The answer must be the full listing, reproduced without any change.

----

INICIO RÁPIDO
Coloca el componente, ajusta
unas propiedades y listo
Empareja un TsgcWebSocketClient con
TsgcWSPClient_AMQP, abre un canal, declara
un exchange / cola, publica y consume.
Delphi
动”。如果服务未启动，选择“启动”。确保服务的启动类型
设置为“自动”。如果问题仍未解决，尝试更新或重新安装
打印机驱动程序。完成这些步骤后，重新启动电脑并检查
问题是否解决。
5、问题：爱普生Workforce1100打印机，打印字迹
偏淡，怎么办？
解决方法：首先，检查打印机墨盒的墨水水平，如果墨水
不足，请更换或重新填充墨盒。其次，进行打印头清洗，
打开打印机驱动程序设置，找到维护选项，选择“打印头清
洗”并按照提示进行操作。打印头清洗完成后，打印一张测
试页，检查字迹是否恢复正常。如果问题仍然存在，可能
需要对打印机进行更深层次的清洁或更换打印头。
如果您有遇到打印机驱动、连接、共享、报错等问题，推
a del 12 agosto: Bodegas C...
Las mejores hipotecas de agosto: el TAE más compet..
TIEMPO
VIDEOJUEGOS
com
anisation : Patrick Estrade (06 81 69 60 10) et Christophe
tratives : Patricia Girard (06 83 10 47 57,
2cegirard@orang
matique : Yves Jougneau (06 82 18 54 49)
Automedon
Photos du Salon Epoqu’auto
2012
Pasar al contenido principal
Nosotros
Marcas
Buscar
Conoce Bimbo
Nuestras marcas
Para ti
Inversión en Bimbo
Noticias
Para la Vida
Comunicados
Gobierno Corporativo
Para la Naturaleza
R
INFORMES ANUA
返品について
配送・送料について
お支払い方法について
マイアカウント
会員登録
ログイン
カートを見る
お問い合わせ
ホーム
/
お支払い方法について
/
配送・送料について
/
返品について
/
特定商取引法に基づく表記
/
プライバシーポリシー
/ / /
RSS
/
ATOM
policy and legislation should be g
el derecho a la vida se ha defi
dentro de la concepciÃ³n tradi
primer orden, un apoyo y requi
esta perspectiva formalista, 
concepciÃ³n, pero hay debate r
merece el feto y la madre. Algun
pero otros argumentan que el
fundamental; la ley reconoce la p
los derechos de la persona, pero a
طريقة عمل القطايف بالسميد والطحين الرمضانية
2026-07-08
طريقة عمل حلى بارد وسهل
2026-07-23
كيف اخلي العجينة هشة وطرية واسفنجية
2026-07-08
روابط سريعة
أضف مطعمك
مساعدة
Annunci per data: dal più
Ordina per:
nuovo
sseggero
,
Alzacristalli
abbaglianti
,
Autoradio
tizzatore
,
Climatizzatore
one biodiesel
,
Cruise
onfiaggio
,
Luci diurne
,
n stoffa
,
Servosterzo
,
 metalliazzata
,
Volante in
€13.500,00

----

### [Answer section]
INICIO RÁPIDO
Coloca el componente, ajusta
unas propiedades y listo
Empareja un TsgcWebSocketClient con
TsgcWSPClient_AMQP, abre un canal, declara
un exchange / cola, publica y consume.
Delphi
动”。如果服务未启动，选择“启动”。确保服务的启动类型
设置为“自动”。如果问题仍未解决，尝试更新或重新安装
打印机驱动程序。完成这些步骤后，重新启动电脑并检查
问题是否解决。
5、问题：爱普生Workforce1100打印机，打印字迹
偏淡，怎么办？
解决方法：首先，检查打印机墨盒的墨水水平，如果墨水
不足，请更换或重新填充墨盒。其次，进行打印头清洗，
打开打印机驱动程序设置，找到维护选项，选择“打印头清
洗”并按照提示进行操作。打印头清洗完成后，打印一张测
试页，检查字迹是否恢复正常。如果问题仍然存在，可能
需要对打印机进行更深层次的清洁或更换打印头。
如果您有遇到打印机驱动、连接、共享、报错等问题，推
a del 12 agosto: Bodegas C...
Las mejores hipotecas de agosto: el TAE más compet..
TIEMPO
VIDEOJUEGOS
com
anisation : Patrick Estrade (06 81 69 60 10) et Christophe
tratives : Patricia Girard (06 83 10 47 57,
2cegirard@orang
matique : Yves Jougneau (06 82 18 54 49)
Automedon
Photos du Salon Epoqu’auto
2012
Pasar al contenido principal
Nosotros
Marcas
Buscar
Conoce Bimbo
Nuestras marcas
Para ti
Inversión en Bimbo
Noticias
Para la Vida
Comunicados
Gobierno Corporativo
Para la Naturaleza
R
INFORMES ANUA
返品について
配送・送料について
お支払い方法について
マイアカウント
会員登録
ログイン
カートを見る
お問い合わせ
ホーム
/
お支払い方法について
/
配送・送料について
/
返品について
/
特定商取引法に基づく表記
/
プライバシーポリシー
/ / /
RSS
/
ATOM
policy and legislation should be g
el derecho a la vida se ha defi
dentro de la concepciÃ³n tradi
primer orden, un apoyo y requi
esta perspectiva formalista, 
concepciÃ³n, pero hay debate r
merece el feto y la madre. Algun
pero otros argumentan que el
fundamental; la ley reconoce la p
los derechos de la persona, pero a
طريقة عمل القطايف بالسميد والطحين الرمضانية
2026-07-08
طريقة عمل حلى بارد وسهل
2026-07-23
كيف اخلي العجينة هشة وطرية واسفنجية
2026-07-08
روابط سريعة
أضف مطعمك
مساعدة
Annunci per data: dal più
Ordina per:
nuovo
sseggero
,
Alzacristalli
abbaglianti
,
Autoradio
tizzatore
,
Climatizzatore
one biodiesel
,
Cruise
onfiaggio
,
Luci diurne
,
n stoffa
,
Servosterzo
,
 metalliazzata
,
Volante in
€13.500,00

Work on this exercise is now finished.